Cameron was sitting up, facing forward, looking every bit the big boy that he is growing into. Firmly gripped in each hand were toy cars. Gavin was reclining in his rear-facing seat, his eyes wide open, trying to take in as much of this new world as he could.
They were both sitting there, so perfect. So beautiful. With me. So close. My boys.
“You are both Mama’s boys” I said, turning my head around and smiling at these little bits of me and my husband in whole, new form. Sometimes I am hit so strongly with such an incredible feeling of joy and privilege that I get to share my life with these two little beings. “Mama loves her boys.”
My heart was bursting for them; for my boys. Both of them, equally.
And then Cameron spoke.
“No Mama. Tameron not Mama-boy. Tameron Daddy-boy! Gabin Mama-boy.”
Not my boy. According to Cameron I only have one boy, and he isn’t it.
I get it. I do. For the past five months, I have been at this new baby’s beck and call. He and I share a rhythm, one entirely out of step from a toddler’s typical beat. Our family has made this work, but usually because of some off-balance equation in which Daddy spends a lot of extra time with the big boy while I spend my time caring for the newest one.

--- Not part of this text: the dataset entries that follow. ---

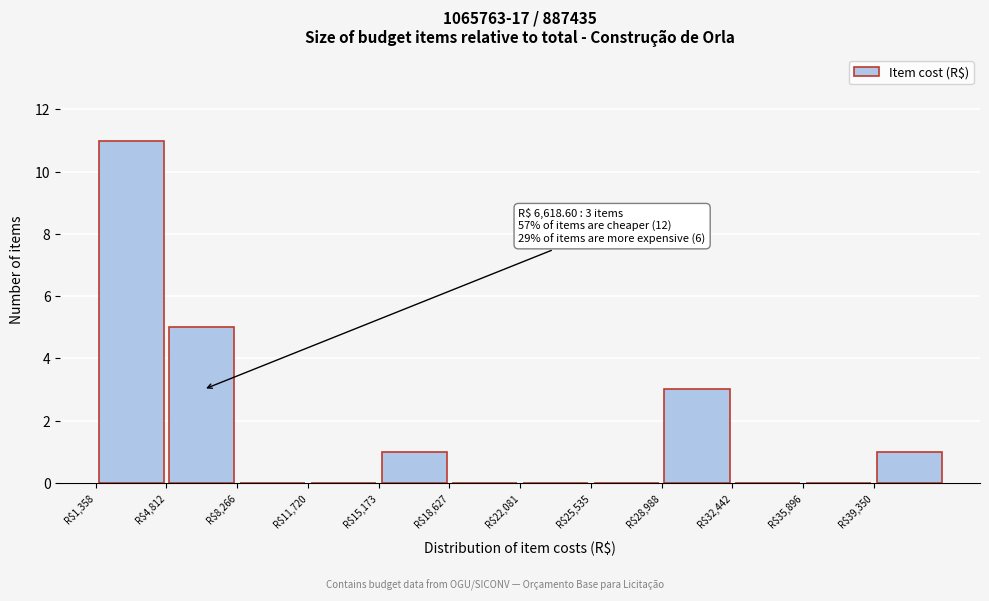

Which range on the x-axis has the tallest bar?

1500 to 5000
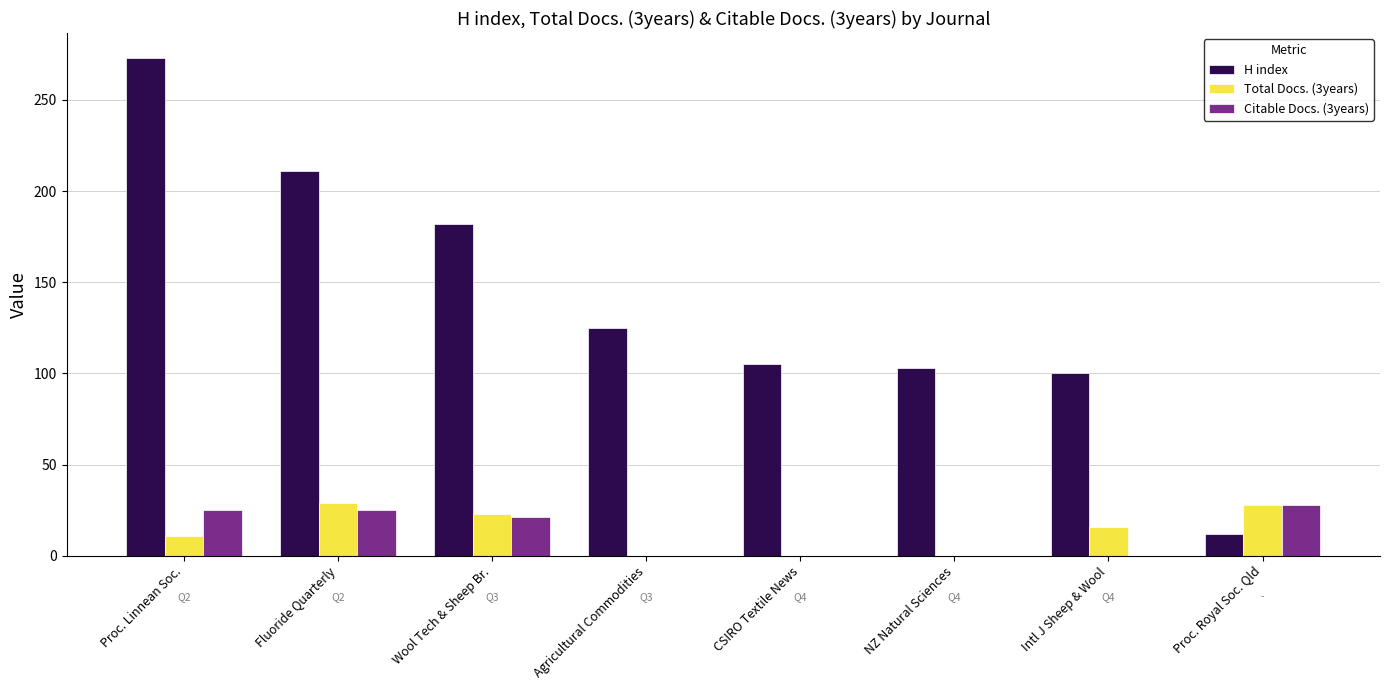

What is the maximum value for H index?

273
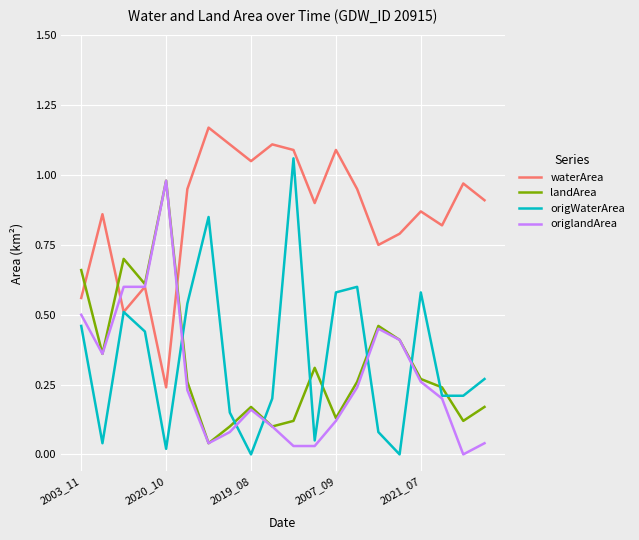

Which series has the largest total across all categories?

waterArea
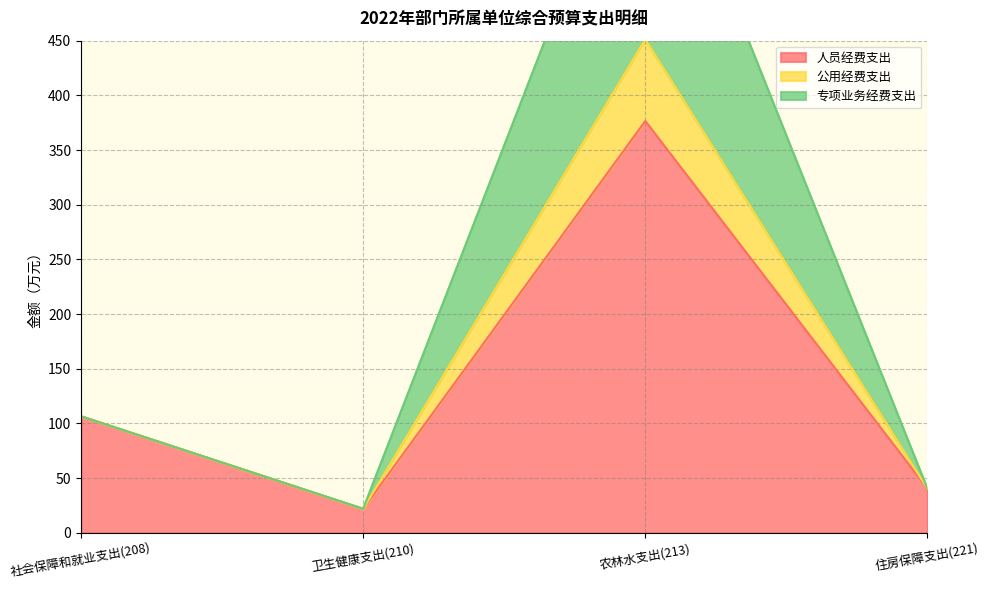

Where is the first local minimum for 专项业务经费支出?

卫生健康支出(210)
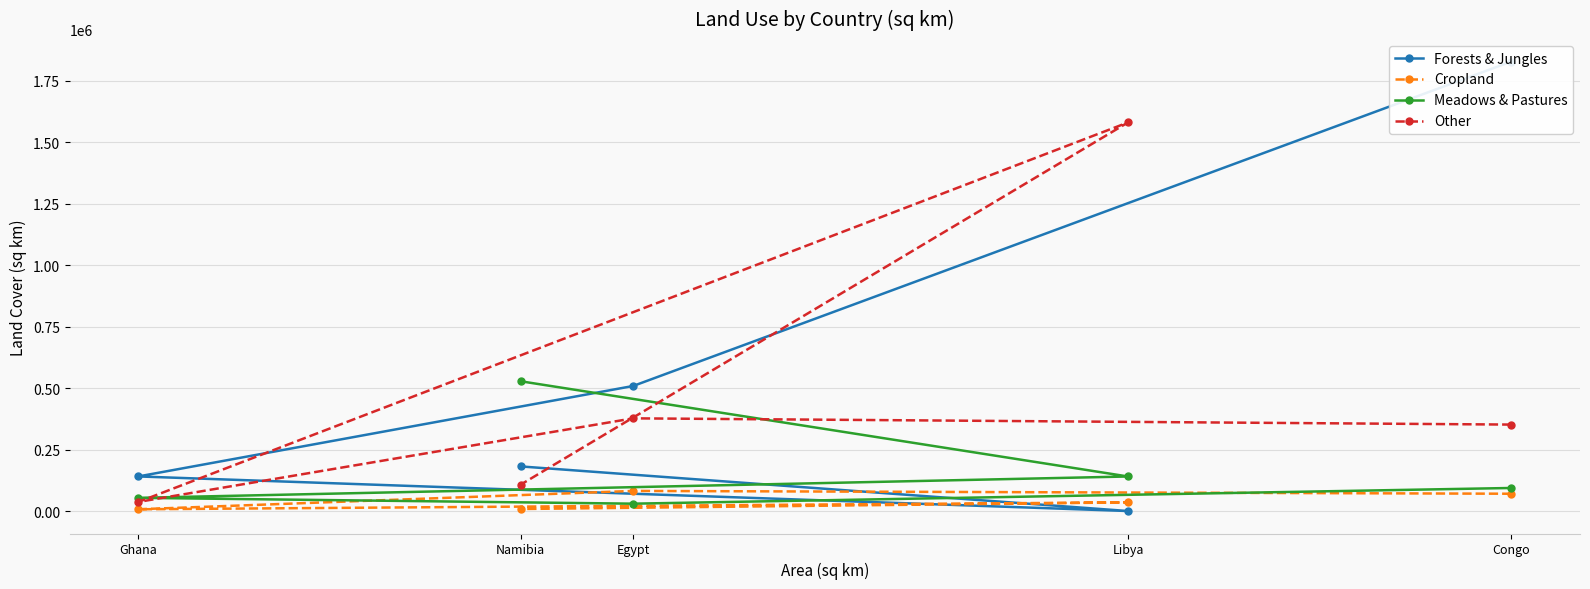

At how many categories does at least one series exceed 629436?

2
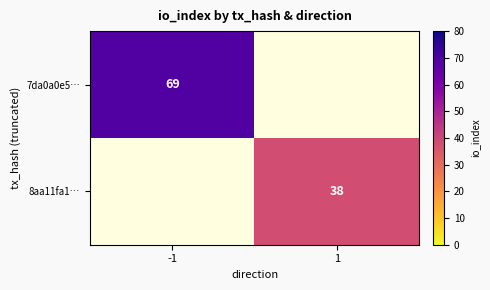

The value of 8aa11fa1… at 1 is 56.1. True or false?

False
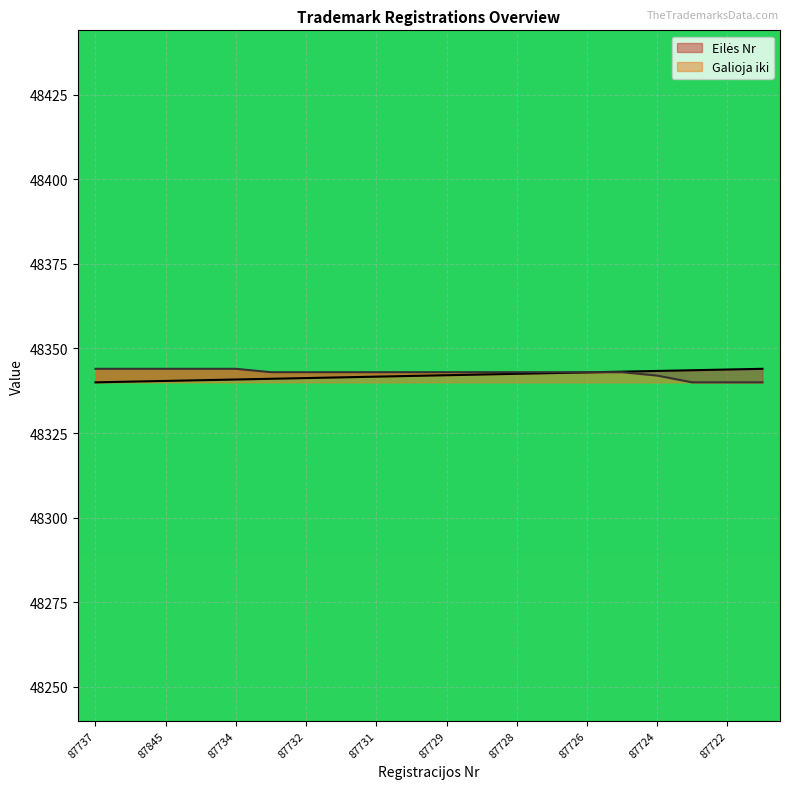

Which series has the largest total across all categories?

Galioja iki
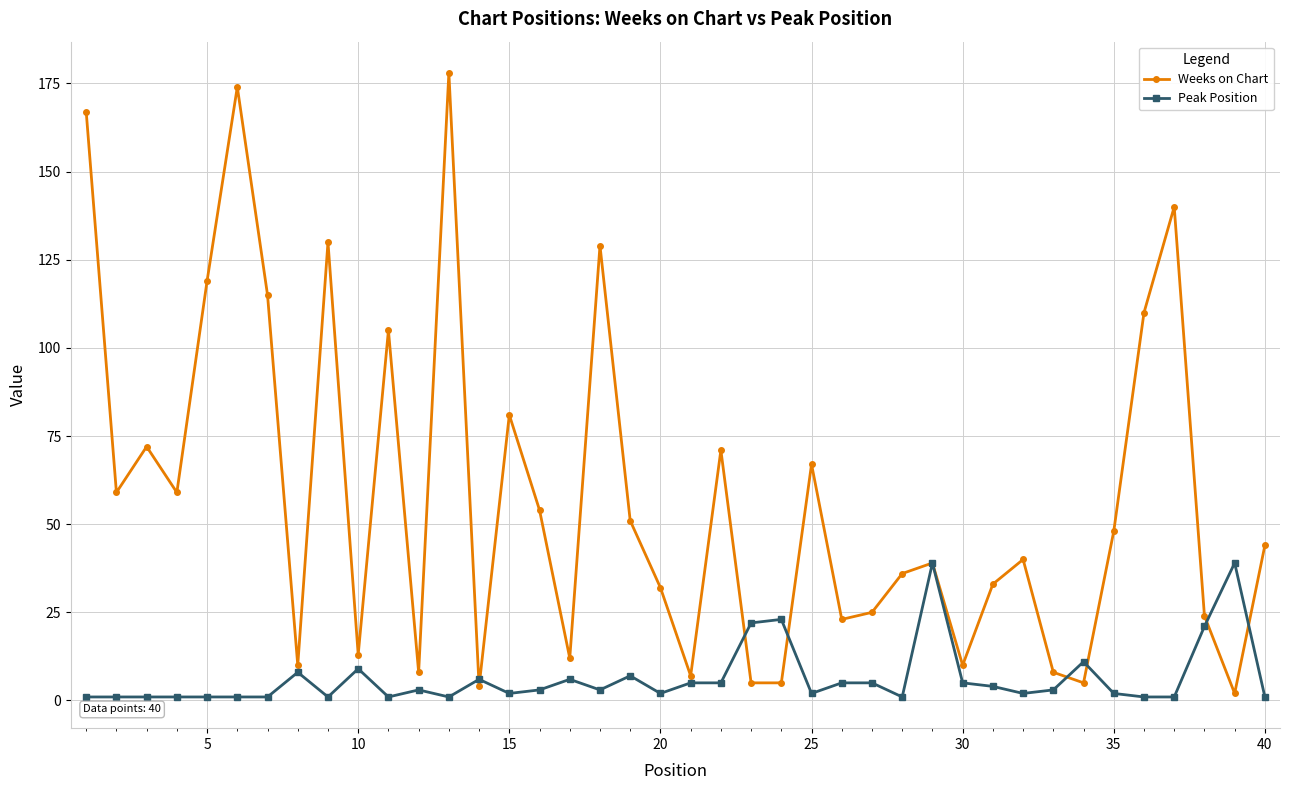

Which series has the largest total across all categories?

Weeks on Chart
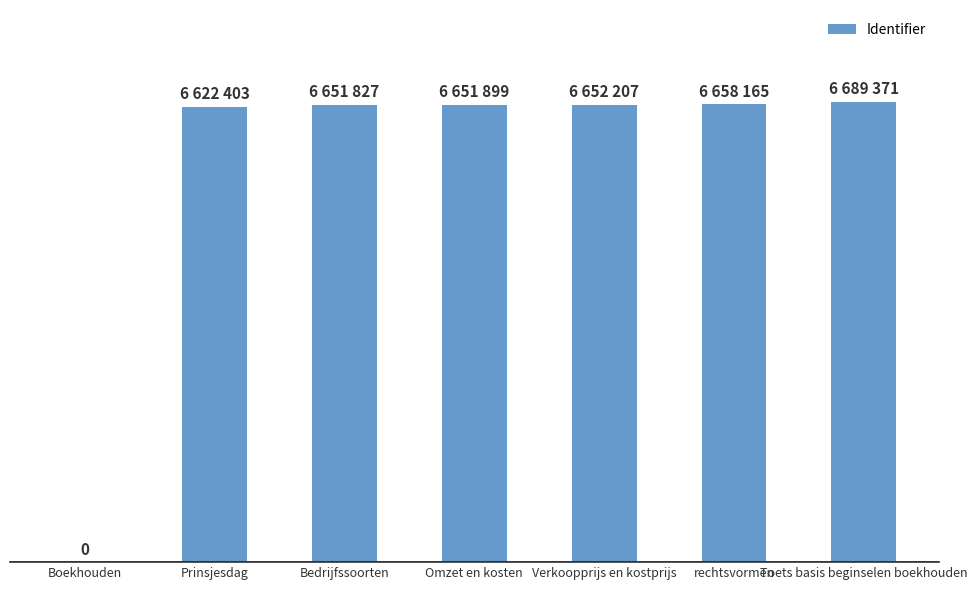

Which label corresponds to the smallest value in the chart?

Boekhouden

It works for us. We have two very happy kids. We are meeting their needs in the best possible way we know how.
Gavin, the baby, favours me. He tolerates his Dad, which is better than how he used to act, but the expressions on his face and the way he shimmies his body to get closer to me really solidifies his preference in parent. Gavin is at a stage where he needs his Mama and I need to be there for him. So I am. I am always there when he calls. I nurse him when he is hungry and snuggle him when he is lonely, and lay my sleepy body beside his when he needs a little extra comfort.
What Cameron doesn’t remember is that I did all of this for him.
I understood each of his unique cries and reacted accordingly. I put my energy into making him laugh and smile. I spent each night wrapped around his little body, heart to heart, breath on breast. I let him depend on me and he loved me for it.
Everything I do now for Gavin, I did for Cameron.
Cameron won’t remember that. He still holds on to that sense of security and the understanding that I will protect and provide for him. But he couldn’t possibly remember each individual time I put his needs above all others.
Now it is Gavin who needs that. Now it is Gavin’s turn to learn how secure and safe and loved he is in this family. I am the one who needs to start that process.
What Cameron doesn’t realize is that I am doing all of this for him still. It has just evolved into a love that manifests itself differently, with more independence.
As I hold onto the memory of baby Cameron and his little hands grasping for me, I can confidently hand over the favourite parent role to my husband knowing that he does just as good of a job loving Cameron and making him the happiest he can be. And maybe, hopefully, I’ll be his favourite again in another season. Maybe I’ll get my Mama’s boy back for a little while.
Because I love my boys. And no matter what they say, they are both Mama’s boys.
Do your kids have a favourite parent? How do you cope when you’re not it? Did you have a favourite parent while growing up?